Jabar’s excellent chapter, “Religion, sect, ethnicity and tribe: the
uncertainties of identity politics in the new society,” presents a nuanced and
analytically sophisticated overview of the dynamics of change in Iraqi communal
identity politics, especially after 2003.
Dr. Jabar sums up the dynamics succinctly when he states “The Kurdish
catchword was federalism, that of the Shi’is was demography was democracy (the
Shi’is being a majority of the nation), and that of the Sunnis was
restoration.” (21)
The author’s
analysis is crisp and to the point. His
commentary on the impact on the middle classes of the post-Saddam era is one
missing from most discussions of post-Ba’thist politics. The general tenor of Dr. Jabar is that
efforts to subsume Iraqis politics under rigid social and political categories
grounded in religion, sect, ethnicity and tribe – especially after the damage
wrought on Iraqi society by the 1990s sanctions regime which upended much of
the social order, is doomed to analytic failure. As such, the author calls for a new
conceptual framework for Iraqi politics based in political sociology.
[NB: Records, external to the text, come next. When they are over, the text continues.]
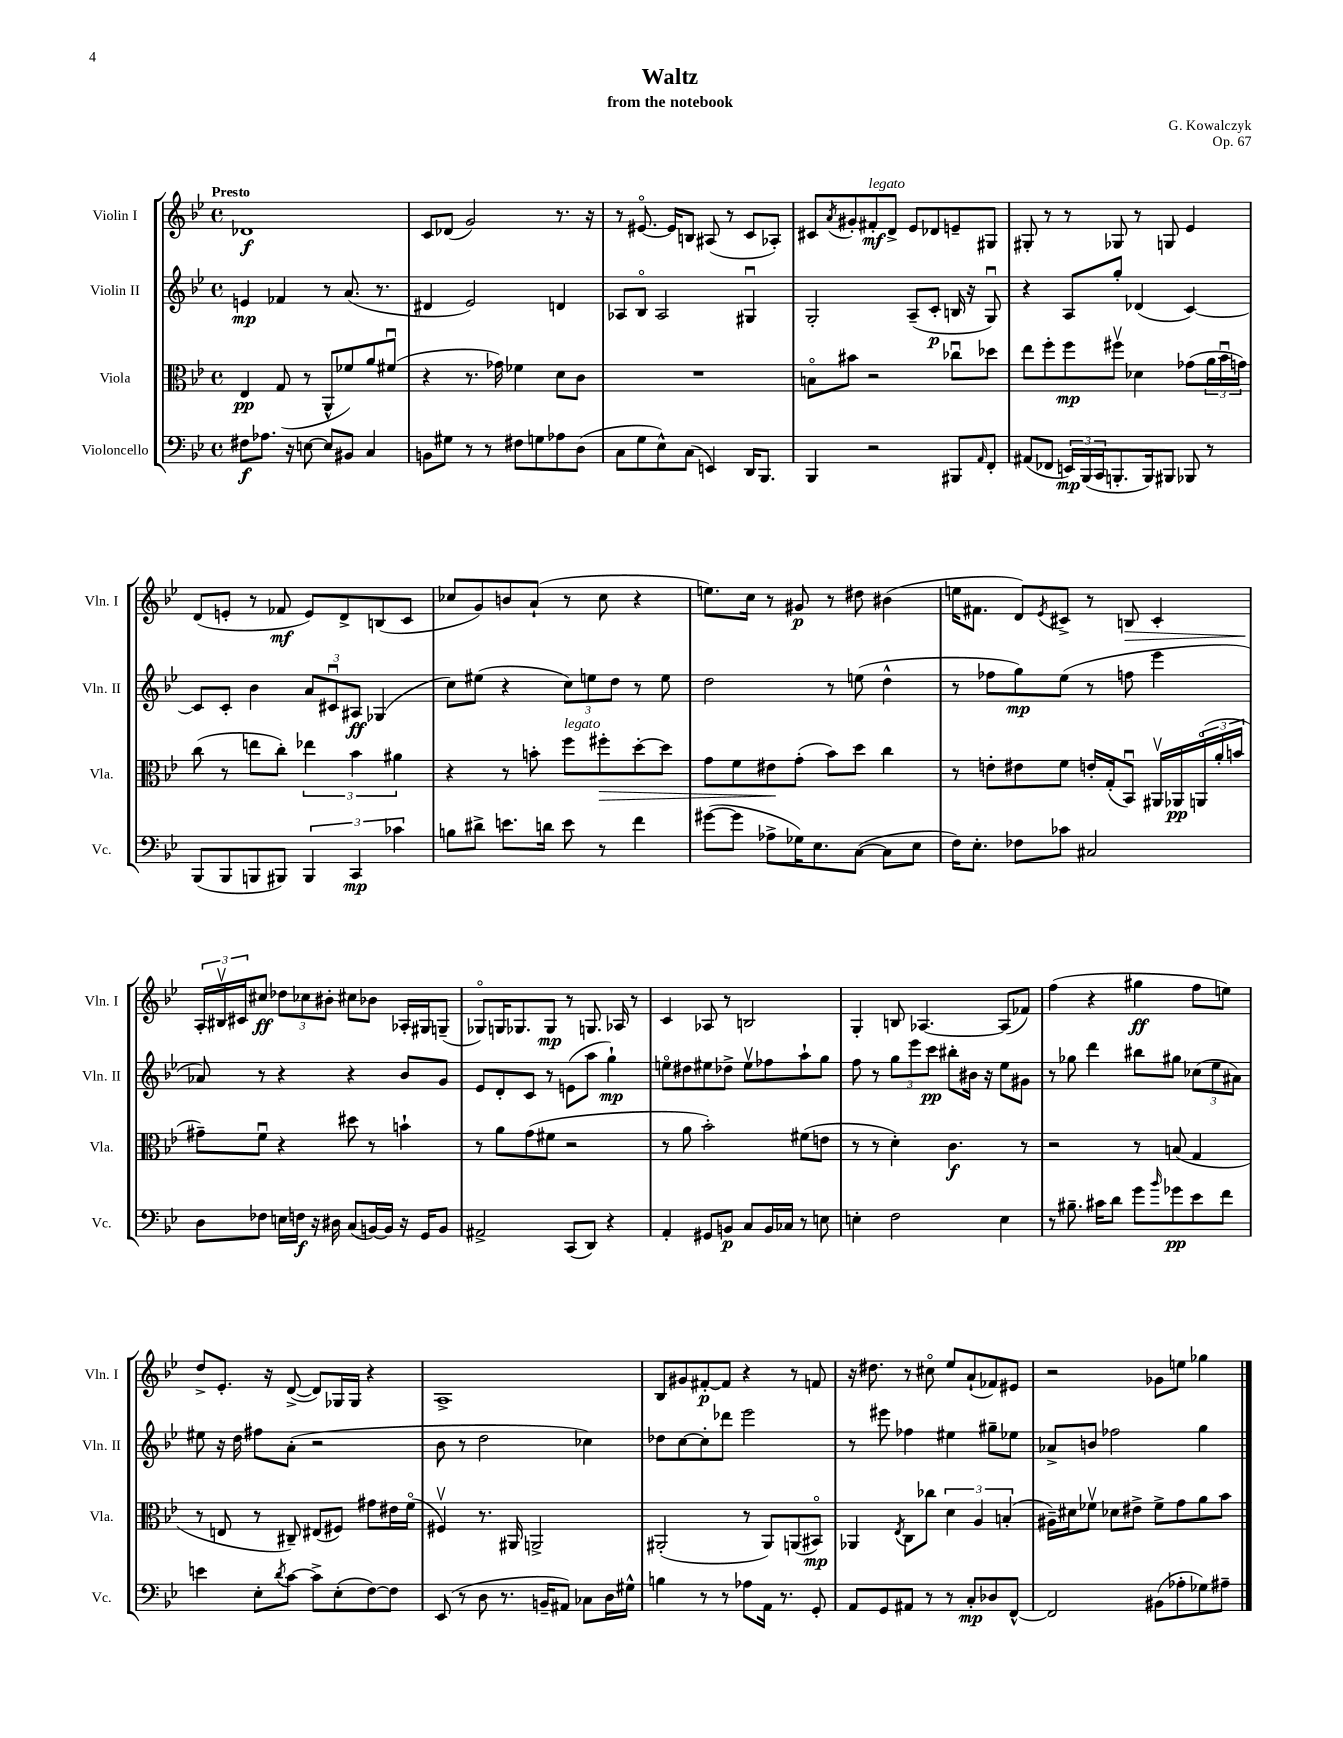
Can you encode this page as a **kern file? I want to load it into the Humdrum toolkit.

**kern	**kern	**kern	**kern
*staff4	*staff3	*staff2	*staff1
*clefF4	*clefC3	*clefG2	*clefG2
*k[b-e-]	*k[b-e-]	*k[b-e-]	*k[b-e-]
*M4/4	*M4/4	*M4/4	*M4/4
*met(c)	*met(c)	*met(c)	*met(c)
8F#	4E-	4e	1d-
8.A-	.	.	.
.	(8G	4f-	.
16r	.	.	.
[8E	8r	.	.
8E]	8AA^^	8r	.
8BB#	8f-)	(8.a	.
4C	8a	.	.
.	.	8.r	.
.	(8f#u	.	.
=	=	=	=
8BB	4r	4d#	8c
8G#	.	.	(8d-
8r	8.r	2e-)	2g)
8r	.	.	.
.	16g-)	.	.
8F#	4f-	.	.
8G	.	.	.
8A-	8d	4d	8.r
(8D	8c	.	.
.	.	.	16r
=	=	=	=
8C	1r	8A-	8r
8G	.	8B-o	[8.e#o
8E-^^)	.	2A-	.
.	.	.	16e#]
(8C	.	.	8B
4EE)	.	.	(8A#
.	.	.	8r
16DD	.	4G#u	8c
8.BBB-	.	.	.
.	.	.	8A-')
=	=	=	=
4BBB-	8Bo	2G'	8c#
.	.	.	8qa
.	8b#	.	8g#'
2r	2r	.	8f#'
.	.	.	8d^
.	.	(8A~	8e-
.	.	8c'	8d-
8BBB#	8cc-u	16B	8e~
.	.	16r	.
16qqAA	.	.	.
8FF'	8dd-	8Gu)	8G#
=	=	=	=
(8AA#	8ee-	4r	8G#'
8FF-	8ff'	.	8r
24EE)	8ff	8A	8r
(24BBB-	.	.	.
24CC	.	.	.
8.BBB'	8ff#v	8gg'	8G-
.	4d-	(4d-	8r
16BBB)	.	.	.
8BBB#	.	.	8G
8BBB-	(8g-	[4c)	4e-
8r	24a	.	.
.	24b-u	.	.
.	24g)	.	.
=	=	=	=
(8BBB-	(8cc	8c]	(8d
8BBB-	8r	8c'	8e'
8BBB	8ee	4b-	8r
8BBB#)	8cc')	.	8f-
6BBB#	6ee-	12a	8e)
.	.	12c#u	.
.	.	.	8d^
6CC	6b-	12A#	.
.	.	(4G-	(8B
6c-	6a#	.	.
.	.	.	8c
=	=	=	=
8B	4r	8cc)	8cc-
8d#^	.	(8ee#	8g)
8.e	8r	4r	8b
.	8b'	.	(8a`
16d	.	.	.
8e	8ff	12cc)	8r
.	.	12ee	.
8r	8ff#'	.	8cc-
.	.	12dd	.
4f	[8dd'	8r	4r
.	8dd]	8ee	.
=	=	=	=
([8g#	8g	2dd	8.ee)
8g#]	8f	.	.
.	.	.	16cc
8A-^	8e#	.	8r
16G-)	(8g'	.	8g#
8.E-	.	.	.
.	8b-)	8r	8r
([8C	8dd	(8ee	8dd#
8C]	4cc	4dd^^	(4b#
8E-	.	.	.
=	=	=	=
16F)	8r	8r	16ee
8.E-'	.	.	8.f#
.	8e'	8ff-	.
8F-	8e#	8gg)	8d)
.	.	.	8qe-
8c-	8f	(8ee-	8c#^
2C#	16e'	8r	8r
.	(16G'	.	.
.	8BB-u)	8ff	8B
.	16AA#v	4eee-	4c#'
.	16AA-	.	.
.	(24AAo	.	.
.	24a'	.	.
.	24b	.	.
=	=	=	=
8D	8g#~)	8a-)	24A'
.	.	.	24B#v
.	.	.	24c#
8F-	8fu	8r	8cc#
16E	4r	4r	12dd-
16F	.	.	.
.	.	.	12cc-
16r	.	.	.
.	.	.	12b#'
16D#	.	.	.
(8C	8dd#	4r	8cc#
[16BB)	8r	.	8b-
16BB]	.	.	.
16r	4b`	8b-	16A-'
16GG	.	.	16G#
8BB	.	8g	(8G~
=	=	=	=
2AA#^	8r	8e-	8G-o)
.	8a	8d'	16G
.	.	.	8.G-
.	(8g	8c	.
.	8f#	8r	8G-
(8CC	2r	(8e	8r
8DD)	.	8aa	8.G
4r	.	4gg`)	.
.	.	.	16A-
.	.	.	8r
=	=	=	=
4AA'	8r	8eeo	4c
.	8a	8dd#	.
8GG#	2b-')	8ee#	8A-
8BB	.	8dd-^	8r
8C	.	8ee#v	2B
16BB	.	8ff-	.
16C-	.	.	.
8r	(8f#	8aa`	.
8E	8e	8gg	.
=	=	=	=
4E'	8r	8ff	4G'
.	8r	8r	.
2F	4d')	12gg	8B
.	.	12eee-	.
.	.	.	[4.A-
.	.	12ccc	.
.	4.c	8bb#'	.
.	.	16b#	.
.	.	16r	.
4E	.	8ee-	(8A-]
.	8r	8g#	8f-)
=	=	=	=
8r	2r	8r	(4ff
8.B#~	.	8gg-	.
.	.	4ddd	4r
16c#	.	.	.
8d	.	.	.
8g	8r	8bb#	4gg#
16qqb-	.	.	.
8g-	(8B	8gg#	.
8e-	4G	(12cc-	8ff
.	.	12ee-	.
8f	.	.	8ee)
.	.	12a#)	.
=	=	=	=
4e	8r	8ee#	8dd^
.	8E	16r	8.e-'
.	.	16dd	.
8E-'	8r	8ff#	.
.	.	.	16r
8qd	.	.	.
[8c	8C#~)	(8a'	([8d^
8c^]	(8E#	2r	8d])
(8E-'	8F#)	.	16G-
.	.	.	16G-
[8F)	8g#	.	4r
8F]	16e#	.	.
.	(16fo	.	.
=	=	=	=
(8EE-	4F#v)	8b-	1A^
8r	.	8r	.
8D	8.r	2dd	.
8.r	.	.	.
.	16AA#	.	.
.	2AA^	.	.
16BB~	.	.	.
8AA#)	.	.	.
8C-	.	4cc-)	.
16D	.	.	.
16G#^^	.	.	.
=	=	=	=
4B	(2AA#'	8dd-	8B-
.	.	[8cc	8g#
8r	.	8cc']	[8f#'
8r	.	8ddd-	8f#]
8A-	8r	2eee-	4r
16AA	8AA#)	.	.
8.r	.	.	.
.	(8AA	.	8r
8GG'	8BB#o)	.	8f
=	=	=	=
8AA	4AA-	8r	16r
.	.	.	8.dd#
8GG	.	8eee#	.
.	8qE-	.	.
8AA#	8C	4ff-	8r
8r	8cc-	.	8cc#o
8r	6d	4ee#	8ee-
8C'	.	.	(8a`
.	6A	.	.
8D-	.	8gg#~	8f-)
.	(6B'	.	.
[8FF^^	.	8ee-	8e#
=	=	=	=
2FF]	16A#~)	8a-^	2r
.	16d#	.	.
.	8f-v	8b	.
.	8d-	2ff-	.
.	8e#^	.	.
(8BB#	8f-^	.	8g-
8A-'	8g	.	8ee
8G-)	8a	4gg	4gg-
8A#~	8b-	.	.
==	==	==	==
*-	*-	*-	*-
In this sense, this chapter is analytically
very provocative.
All three of these studies teach us much about the dynamics
of pre- and post-Ba’thist Iraq. They
point to the failure and the potential of Iraqi politics since 1958. If nothing else, they offer a cautionary
tale. Politically, Iraq is still very
unsettled, and making hard and fast assertions about the nature of its
political life should be done with a concern for the dynamics of change, one
that avoids a focus on the statics of sectarianism and communal identities.